> [Material provided]:
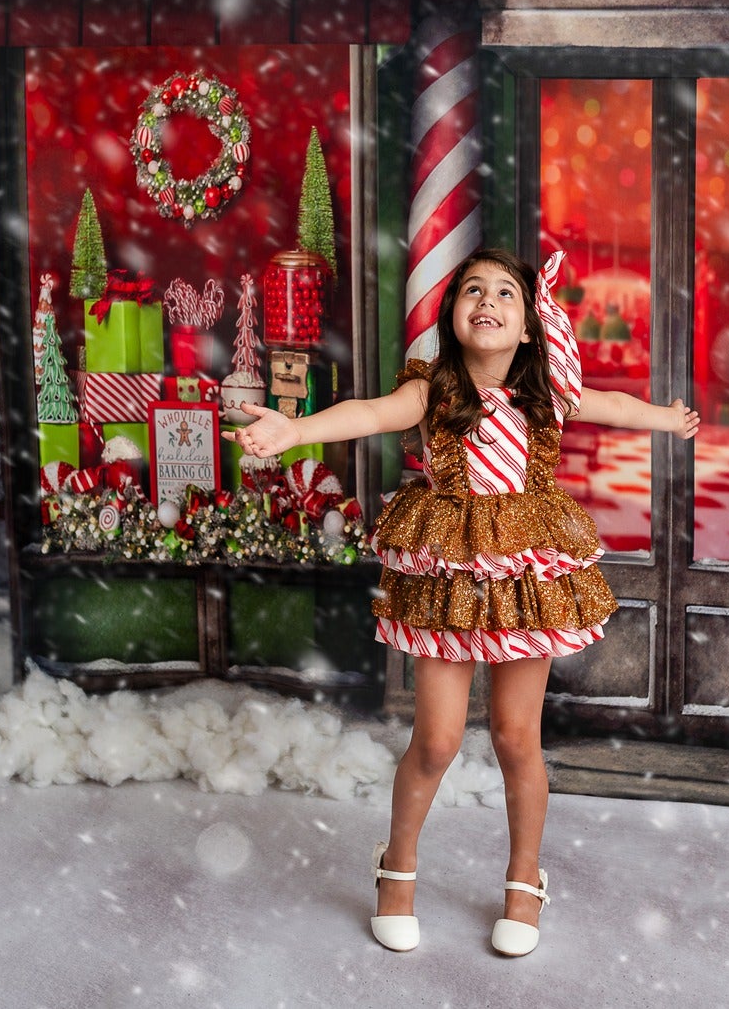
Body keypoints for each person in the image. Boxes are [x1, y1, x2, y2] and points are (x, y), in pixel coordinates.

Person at [228, 247, 698, 957]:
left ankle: (523, 880)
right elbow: (369, 412)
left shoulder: (548, 393)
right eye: (472, 289)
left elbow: (613, 404)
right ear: (453, 314)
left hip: (522, 575)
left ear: (529, 325)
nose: (488, 300)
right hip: (450, 572)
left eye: (506, 292)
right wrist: (295, 430)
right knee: (438, 740)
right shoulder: (433, 390)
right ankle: (398, 870)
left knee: (516, 739)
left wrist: (665, 417)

> [About this exercise]:
Please return exactly the lines that run from the line with "left ankle: (523, 880)" through the end of the records above, both included, and nothing more.

> [Answer below]:
left ankle: (523, 880)
right elbow: (369, 412)
left shoulder: (548, 393)
right eye: (472, 289)
left elbow: (613, 404)
right ear: (453, 314)
left hip: (522, 575)
left ear: (529, 325)
nose: (488, 300)
right hip: (450, 572)
left eye: (506, 292)
right wrist: (295, 430)
right knee: (438, 740)
right shoulder: (433, 390)
right ankle: (398, 870)
left knee: (516, 739)
left wrist: (665, 417)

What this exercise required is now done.